### Text section

**********

Performance Guide
This guide covers performance optimization techniques, benchmarking methodologies, and best practices for getting the most out of Torchium’s optimizers and loss functions.
Benchmarking Methodology
Quick Benchmarking
from torchium.benchmarks import QuickBenchmark
# Initialize benchmark
benchmark = QuickBenchmark()
# Run simple regression benchmark
results = benchmark.simple_regression_benchmark()
# Compare specific optimizers
optimizers_to_test = ['adam', 'adamw', 'sam', 'ranger', 'lion', 'adabelief']
results = benchmark.compare_optimizers(optimizers_to_test)
# Print results
for optimizer_name, metrics in results.items():
print(f"{optimizer_name}:")
print(f" Final Loss: {metrics['final_loss']:.6f}")

**********

### Listing
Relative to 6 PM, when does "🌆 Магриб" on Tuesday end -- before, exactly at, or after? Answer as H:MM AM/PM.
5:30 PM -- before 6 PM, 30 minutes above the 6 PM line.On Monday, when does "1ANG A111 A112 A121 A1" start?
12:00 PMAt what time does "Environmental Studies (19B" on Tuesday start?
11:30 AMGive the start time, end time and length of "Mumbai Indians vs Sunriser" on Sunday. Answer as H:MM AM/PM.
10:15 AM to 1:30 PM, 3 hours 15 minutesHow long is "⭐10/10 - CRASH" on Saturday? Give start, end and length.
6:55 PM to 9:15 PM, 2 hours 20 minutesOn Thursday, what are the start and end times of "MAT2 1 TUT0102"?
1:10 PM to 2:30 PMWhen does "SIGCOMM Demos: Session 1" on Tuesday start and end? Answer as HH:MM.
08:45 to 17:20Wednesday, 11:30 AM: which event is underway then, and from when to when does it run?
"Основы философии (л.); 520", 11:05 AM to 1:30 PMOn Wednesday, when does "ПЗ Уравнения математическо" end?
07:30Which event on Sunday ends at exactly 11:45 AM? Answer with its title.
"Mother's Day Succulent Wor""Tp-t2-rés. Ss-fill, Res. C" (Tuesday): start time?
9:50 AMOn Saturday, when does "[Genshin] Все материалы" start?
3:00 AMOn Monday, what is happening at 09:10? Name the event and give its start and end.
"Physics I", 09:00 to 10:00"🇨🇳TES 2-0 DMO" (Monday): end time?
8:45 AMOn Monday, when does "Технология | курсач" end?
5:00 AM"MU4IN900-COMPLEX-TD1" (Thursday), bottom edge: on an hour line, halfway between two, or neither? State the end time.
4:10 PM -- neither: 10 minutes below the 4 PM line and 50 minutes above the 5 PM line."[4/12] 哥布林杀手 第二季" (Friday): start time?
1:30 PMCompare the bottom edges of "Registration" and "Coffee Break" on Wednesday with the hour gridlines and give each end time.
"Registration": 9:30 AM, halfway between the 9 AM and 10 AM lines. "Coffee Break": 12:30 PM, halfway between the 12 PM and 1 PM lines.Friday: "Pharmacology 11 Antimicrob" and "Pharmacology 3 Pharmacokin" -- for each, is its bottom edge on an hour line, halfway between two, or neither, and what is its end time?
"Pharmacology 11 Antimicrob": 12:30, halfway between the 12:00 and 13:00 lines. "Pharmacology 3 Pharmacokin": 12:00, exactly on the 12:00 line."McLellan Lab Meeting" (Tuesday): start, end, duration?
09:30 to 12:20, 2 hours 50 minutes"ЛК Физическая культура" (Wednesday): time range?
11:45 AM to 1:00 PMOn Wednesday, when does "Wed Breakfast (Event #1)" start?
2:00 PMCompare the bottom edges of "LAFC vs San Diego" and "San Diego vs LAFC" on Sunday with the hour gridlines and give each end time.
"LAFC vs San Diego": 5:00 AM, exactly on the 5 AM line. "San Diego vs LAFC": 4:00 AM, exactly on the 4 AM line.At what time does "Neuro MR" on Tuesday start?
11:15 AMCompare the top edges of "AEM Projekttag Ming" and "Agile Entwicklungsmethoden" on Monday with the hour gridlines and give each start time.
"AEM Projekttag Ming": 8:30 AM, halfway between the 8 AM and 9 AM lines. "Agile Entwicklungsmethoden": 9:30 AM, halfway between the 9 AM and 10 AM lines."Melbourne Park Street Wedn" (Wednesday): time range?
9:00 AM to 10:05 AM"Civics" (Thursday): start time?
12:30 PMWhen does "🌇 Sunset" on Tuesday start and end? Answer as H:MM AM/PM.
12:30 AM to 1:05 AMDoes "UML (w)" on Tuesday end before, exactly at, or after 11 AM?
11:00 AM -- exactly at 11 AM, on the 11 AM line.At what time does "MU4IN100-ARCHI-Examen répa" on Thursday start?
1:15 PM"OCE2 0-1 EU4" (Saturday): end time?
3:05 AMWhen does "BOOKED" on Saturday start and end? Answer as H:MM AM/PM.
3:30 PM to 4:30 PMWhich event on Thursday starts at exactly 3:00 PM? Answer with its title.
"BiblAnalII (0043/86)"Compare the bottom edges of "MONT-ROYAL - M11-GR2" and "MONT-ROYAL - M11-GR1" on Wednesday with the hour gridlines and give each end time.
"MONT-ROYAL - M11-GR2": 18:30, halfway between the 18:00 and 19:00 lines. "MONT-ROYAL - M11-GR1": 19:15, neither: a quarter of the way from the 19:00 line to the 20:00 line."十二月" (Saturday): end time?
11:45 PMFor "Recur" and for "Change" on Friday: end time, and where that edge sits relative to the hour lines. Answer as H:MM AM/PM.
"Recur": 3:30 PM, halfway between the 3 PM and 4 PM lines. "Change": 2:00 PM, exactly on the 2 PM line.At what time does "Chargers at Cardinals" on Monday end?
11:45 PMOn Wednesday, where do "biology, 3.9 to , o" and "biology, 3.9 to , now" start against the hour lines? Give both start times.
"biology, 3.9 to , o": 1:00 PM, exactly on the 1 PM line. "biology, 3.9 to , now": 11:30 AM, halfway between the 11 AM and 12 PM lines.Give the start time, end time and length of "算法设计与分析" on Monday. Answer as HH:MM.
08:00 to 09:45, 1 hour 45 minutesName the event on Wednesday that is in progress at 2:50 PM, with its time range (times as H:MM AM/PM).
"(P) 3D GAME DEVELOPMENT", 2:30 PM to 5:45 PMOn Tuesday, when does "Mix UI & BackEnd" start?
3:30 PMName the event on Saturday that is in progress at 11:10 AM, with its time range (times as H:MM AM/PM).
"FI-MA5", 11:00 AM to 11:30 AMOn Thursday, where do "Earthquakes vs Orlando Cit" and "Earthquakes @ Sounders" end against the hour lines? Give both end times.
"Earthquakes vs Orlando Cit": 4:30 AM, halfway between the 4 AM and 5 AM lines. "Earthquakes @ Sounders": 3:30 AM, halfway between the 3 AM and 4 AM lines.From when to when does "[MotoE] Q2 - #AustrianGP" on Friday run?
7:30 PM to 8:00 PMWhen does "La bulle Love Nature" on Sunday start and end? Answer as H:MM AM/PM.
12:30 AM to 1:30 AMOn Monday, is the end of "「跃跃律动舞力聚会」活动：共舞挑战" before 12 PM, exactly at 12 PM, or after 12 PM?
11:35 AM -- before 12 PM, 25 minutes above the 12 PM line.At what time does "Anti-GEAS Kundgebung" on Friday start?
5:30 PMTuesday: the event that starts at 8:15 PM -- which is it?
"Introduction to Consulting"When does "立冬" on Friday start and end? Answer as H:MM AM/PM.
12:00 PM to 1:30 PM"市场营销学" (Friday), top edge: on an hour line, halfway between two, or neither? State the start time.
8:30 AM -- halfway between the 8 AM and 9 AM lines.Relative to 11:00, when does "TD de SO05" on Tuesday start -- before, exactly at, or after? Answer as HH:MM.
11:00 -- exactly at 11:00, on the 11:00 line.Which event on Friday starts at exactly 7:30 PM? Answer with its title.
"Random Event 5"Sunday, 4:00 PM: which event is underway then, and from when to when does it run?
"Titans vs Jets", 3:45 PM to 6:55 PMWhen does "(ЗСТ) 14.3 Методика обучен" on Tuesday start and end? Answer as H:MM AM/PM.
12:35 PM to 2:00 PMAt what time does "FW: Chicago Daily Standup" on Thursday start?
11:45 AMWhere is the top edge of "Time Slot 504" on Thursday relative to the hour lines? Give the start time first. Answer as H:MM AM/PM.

**********

### What you should do
Please return everything in the performance guide from "Performance Guide" down to "benchmark = QuickBenchmark()", copied word for word.

### Written solution
Performance Guide
This guide covers performance optimization techniques, benchmarking methodologies, and best practices for getting the most out of Torchium’s optimizers and loss functions.
Benchmarking Methodology
Quick Benchmarking
from torchium.benchmarks import QuickBenchmark
# Initialize benchmark
benchmark = QuickBenchmark()